Agents of S.H.I.E.L.D. recap: Robot vs. robot
The title of this episode, “Adapt or Die,” refers to one of my favorite themes in comics. “Change or die” is the through-line of such classic graphic novels as Watchmen and The Sandman. Obviously, this one installment of Agents of S.H.I.E.L.D. doesn’t live up to those works, but it does reach new depths for the season, probably because this is a very high-stakes concept to mess around with.
Poor Rick Stoner (who, Coulson jokingly notes, should probably have a more fun personality given his name). He doesn’t even realize that his S.H.I.E.L.D. base is slowly being taken over by Chronicoms, who are stealing his agents’ faces and memories. Stoner loves all their fancy technology (such as the tracking device that allows ‘70s S.H.I.E.L.D. to pursue the high-tech Zephyr) but doesn’t think about where it comes from or what it might cost. When missiles are fired at the Zephyr, he starts to suspect he’s not in control anymore, but it’s not fully confirmed until the Chronicoms try strapping him down to their brain-drain machine. He’s saved in the nick of time by Coulson and May, whose new empathy superpower allowed her to detect that Stoner’s right-hand woman had already been Chronified (since they don’t have emotions).

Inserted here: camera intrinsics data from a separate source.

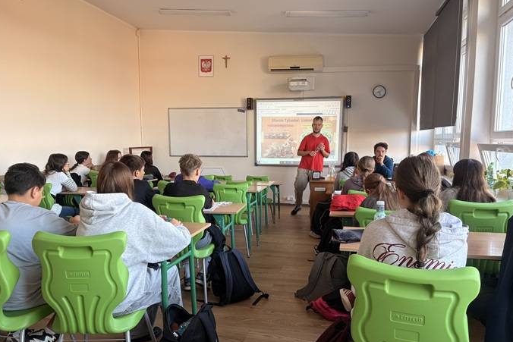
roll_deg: -0.3
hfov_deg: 65.5
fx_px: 399
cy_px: 185
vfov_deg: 46.4
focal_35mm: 28
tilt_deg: -6.5
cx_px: 260
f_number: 1.6
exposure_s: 1/101
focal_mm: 5.96
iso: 125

Meanwhile, Sousa and Daisy find themselves in the captivity of Daniel Whitehall and young Gideon Malick. Daisy’s superpowers are obvious, but Malick also suspects Sousa must be an Inhuman or a supersoldier, since he’s a young man in the ‘70s despite serving in World War II (clearly the Chronicoms don’t explain everything about time to their allies). Given how affectless the Chronicoms are, I’m glad we can get some more solid villainy out of the young Malick. Cameron Palatas plays him as a super-charged spoiled obnoxious rich kid who has almost everything he could want and still hungers for what he doesn’t have. He’s all bravado and bragging as he drains Daisy’s blood and spinal fluid, but naturally isn’t remotely prepared to actually handle her powers. When he stumbles out of the operating room, his quake powers start crushing his bones and immediately bring the roof down on himself. Sousa is able to get Daisy back to the Zephyr, and they both seem okay.

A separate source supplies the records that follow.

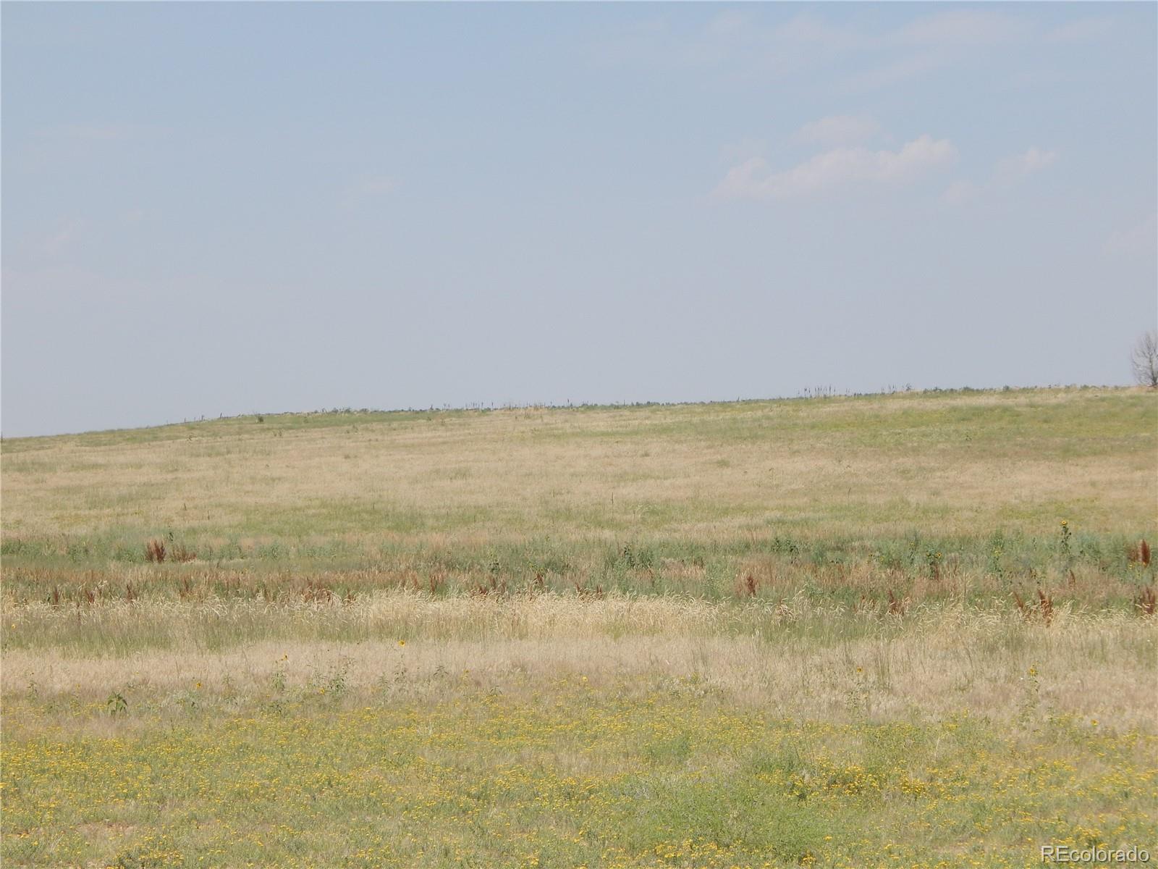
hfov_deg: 21.1
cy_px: 434
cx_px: 579
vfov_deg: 15.9
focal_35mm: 93
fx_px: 3111
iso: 125
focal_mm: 16.6
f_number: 4.4
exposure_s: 1/1250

On the Zephyr, Coulson and May have a conversation. The former suspects that the Chronicoms are mimicking him in order to seem more human; despite being an LMD, he’s apparently not in the Uncanny Valley as much as them. May says that she’s grown accustomed to his many returns: “You never die. You always come back.” Incorporating both those ideas, Coulson infiltrates the Chronicoms’ timeship and finds himself face-to-face with Sybil, one of their “predictors” rather than “hunters.” They have a very abstract, sci-fi conversation in a white room about mortality and time. Sybil says that humans are pathetic, panicked creatures due to their overwhelming fear of death, but Coulson hits her with the Tolkienesque argument that only having limited time on earth is what makes human lives special. Their sacrifices mean something, and he promptly proves that by blowing up the Chronicoms’ timeship with him aboard. May isn’t too worried when she hears: “He’ll come back. He always does.”

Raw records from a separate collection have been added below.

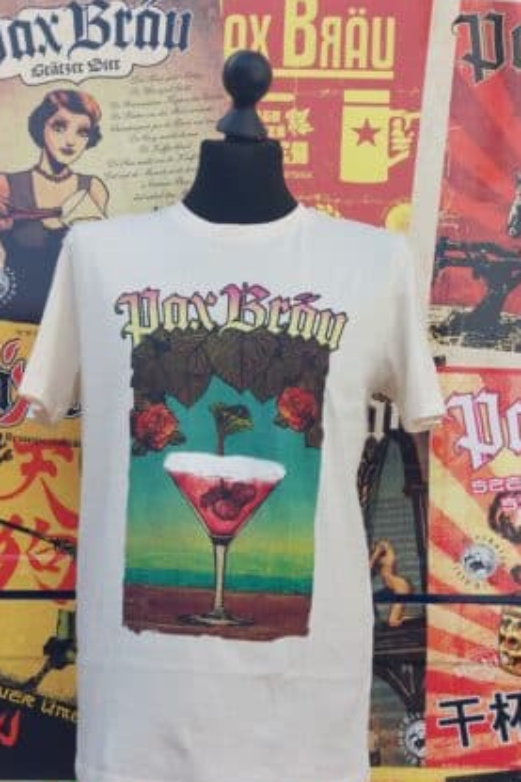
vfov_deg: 67.4
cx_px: 228
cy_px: 402
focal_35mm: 27
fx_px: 587
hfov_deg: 47.8
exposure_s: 1/692
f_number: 1.8
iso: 25
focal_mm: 5.23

The most brutal stuff in this episode, though, is saved for last. Mack almost ruined the plan last week in order to save his parents from the Chronicoms’ clutches, but he’s enjoyed talking to them as a man and introducing them to his girlfriend Yo-Yo even though they have no idea who he is or why they should care about that. But as they approach the Zephyr, May realizes she’s not picking up any emotions from them either. Sure enough, it’s soon revealed that Mack’s parents have been drained and replaced by Chronicoms. Mack has to not only fight his parents but literally throw them out of the plane’s bay doors as they call him nicknames stolen from his dead parents’ memories. Intense stuff! It’s hard to blame Mack for taking a motorcycle ride shortly after they land, to get some air. Deke follows, since he knows what it’s like to lose his parents. Unfortunately for them, the Chronicoms are already on the move again, and the Zephyr time-jumps without Deke or Mack on board!
Hoping that means we might see Fitz again soon. Despite the story reasons for his absence, laboriously explained by Simmons at least once an episode, I really miss Ian de Castecker’s onscreen presence. Simmons isn’t nearly as fun a character without him to interact with.